(Data provided Opens)

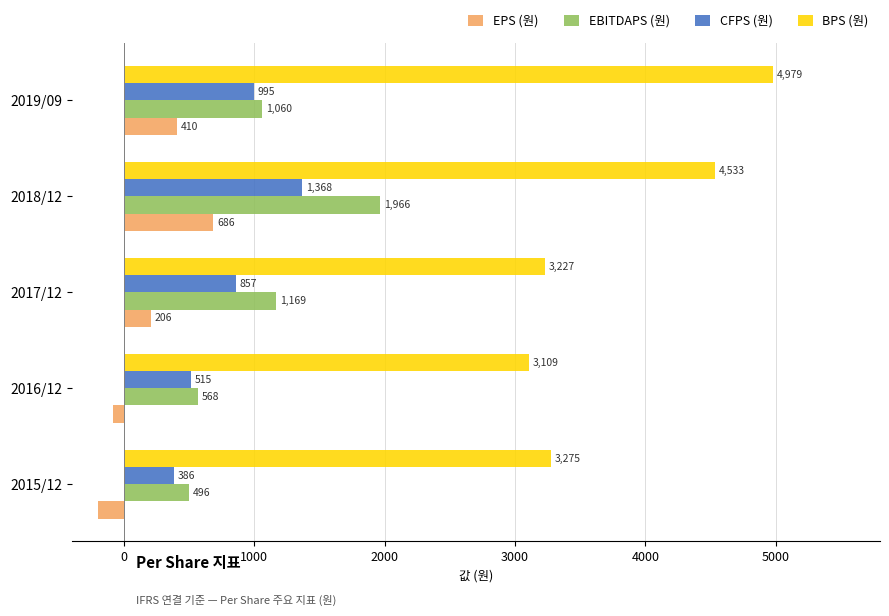

Rank the series at 2015/12 from highest to lowest value.

BPS (원), EBITDAPS (원), CFPS (원), EPS (원)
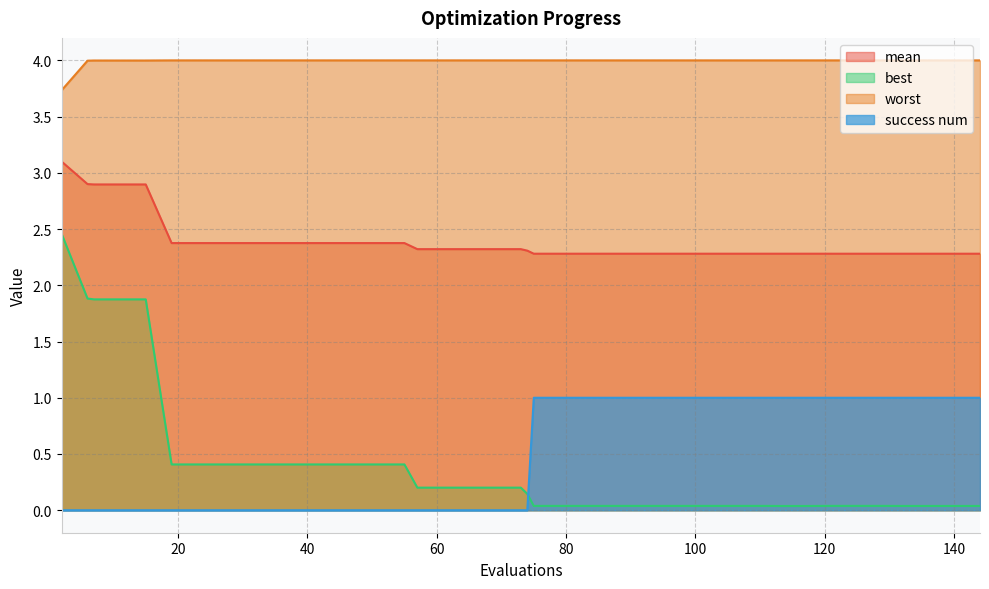

True or false: worst and mean intersect in this chart.

False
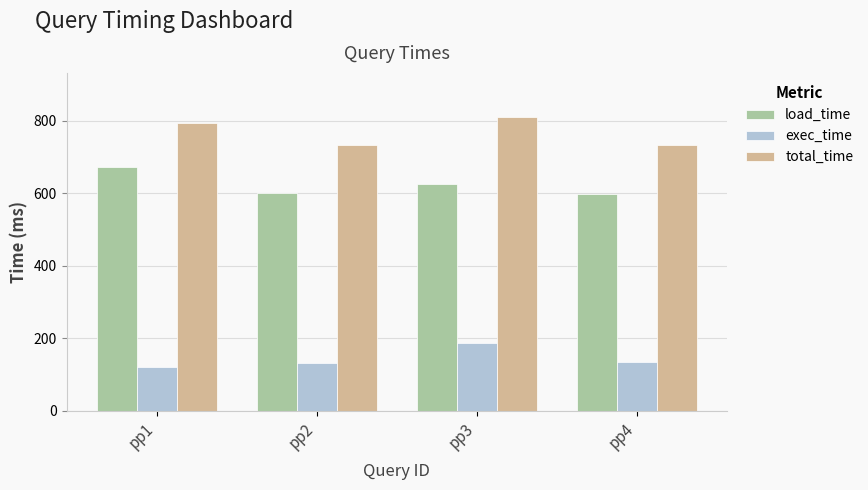

What value does the total_time series have at pp4?

734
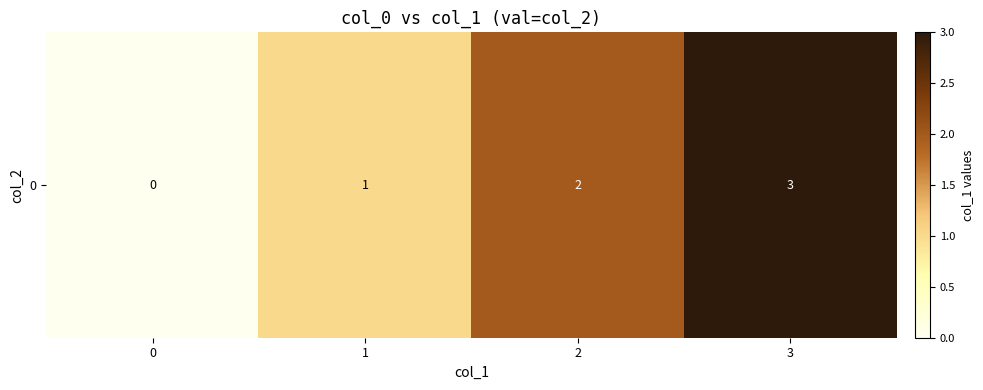

How many series are shown in this chart?

1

(Data provided Closes)

Copy all of the records above word for word, leaving out the pictures.

Rank the series at 2015/12 from highest to lowest value.

BPS (원), EBITDAPS (원), CFPS (원), EPS (원)

True or false: worst and mean intersect in this chart.

False

What value does the total_time series have at pp4?

734

How many series are shown in this chart?

1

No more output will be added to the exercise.